■ What the exercise asks: Can you copy out every line of text from the records below, word for word, and leave the pictures out of your answer?

■ Supplied material:
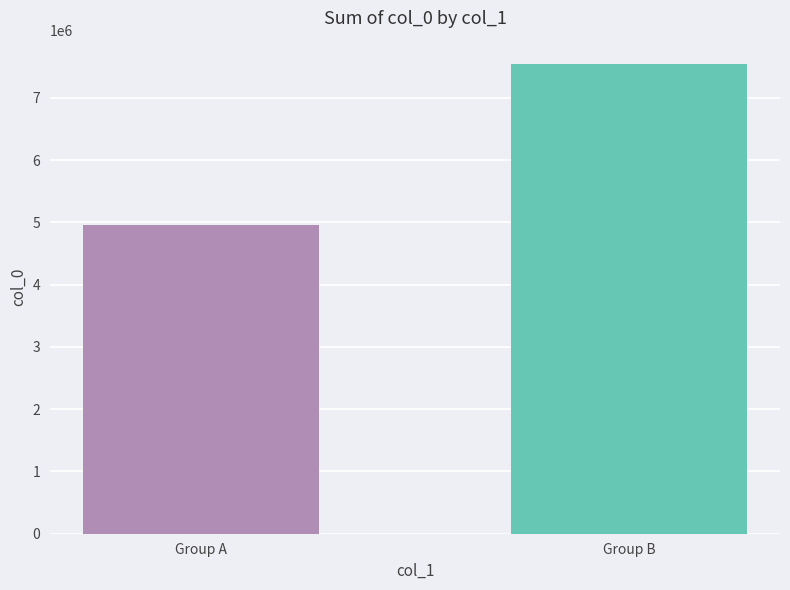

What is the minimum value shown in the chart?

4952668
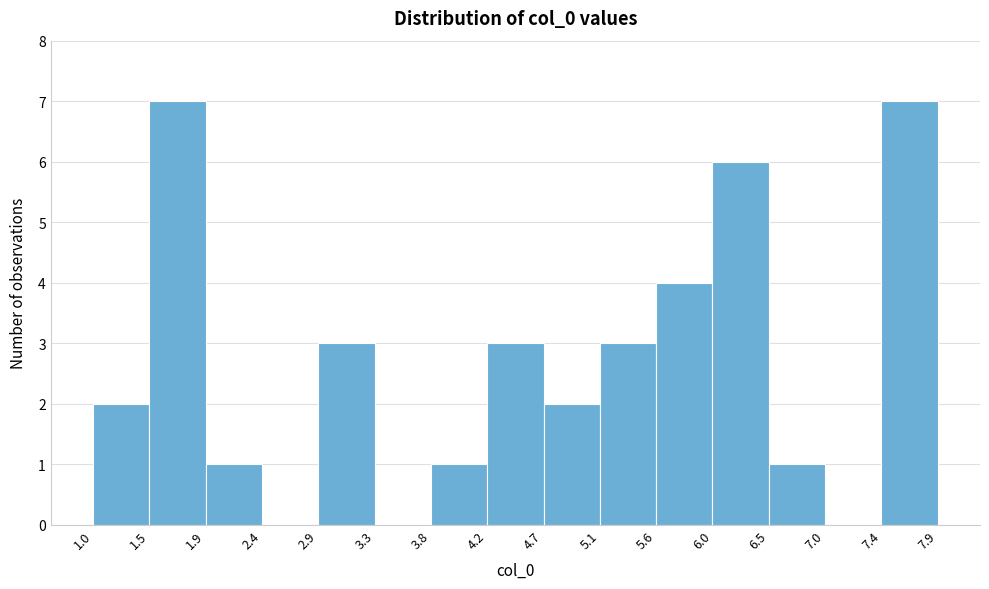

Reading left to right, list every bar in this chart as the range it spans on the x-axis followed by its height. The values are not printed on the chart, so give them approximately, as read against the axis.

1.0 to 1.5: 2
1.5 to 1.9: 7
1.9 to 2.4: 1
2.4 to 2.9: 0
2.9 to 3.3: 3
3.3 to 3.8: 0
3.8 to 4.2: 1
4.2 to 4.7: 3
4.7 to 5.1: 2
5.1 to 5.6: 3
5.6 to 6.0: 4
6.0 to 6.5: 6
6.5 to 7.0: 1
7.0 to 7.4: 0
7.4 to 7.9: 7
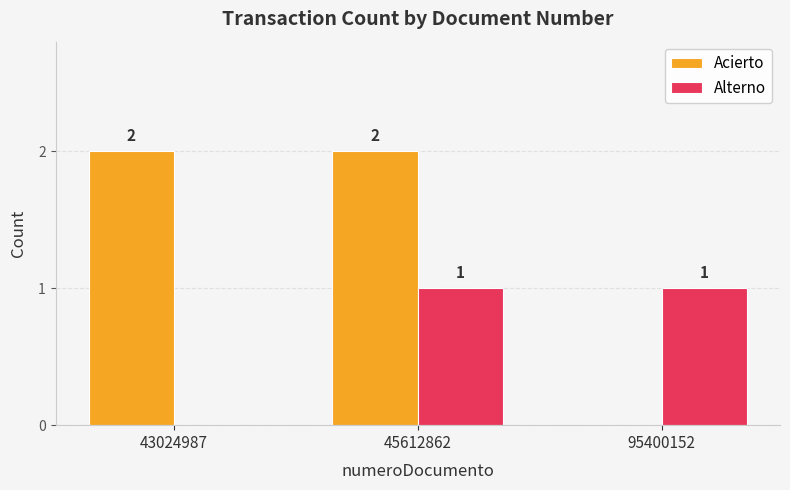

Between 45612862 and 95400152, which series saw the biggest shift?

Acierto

■ Task response:
What is the minimum value shown in the chart?

4952668

Reading left to right, list every bar in this chart as the range it spans on the x-axis followed by its height. The values are not printed on the chart, so give them approximately, as read against the axis.

1.0 to 1.5: 2
1.5 to 1.9: 7
1.9 to 2.4: 1
2.4 to 2.9: 0
2.9 to 3.3: 3
3.3 to 3.8: 0
3.8 to 4.2: 1
4.2 to 4.7: 3
4.7 to 5.1: 2
5.1 to 5.6: 3
5.6 to 6.0: 4
6.0 to 6.5: 6
6.5 to 7.0: 1
7.0 to 7.4: 0
7.4 to 7.9: 7

Between 45612862 and 95400152, which series saw the biggest shift?

Acierto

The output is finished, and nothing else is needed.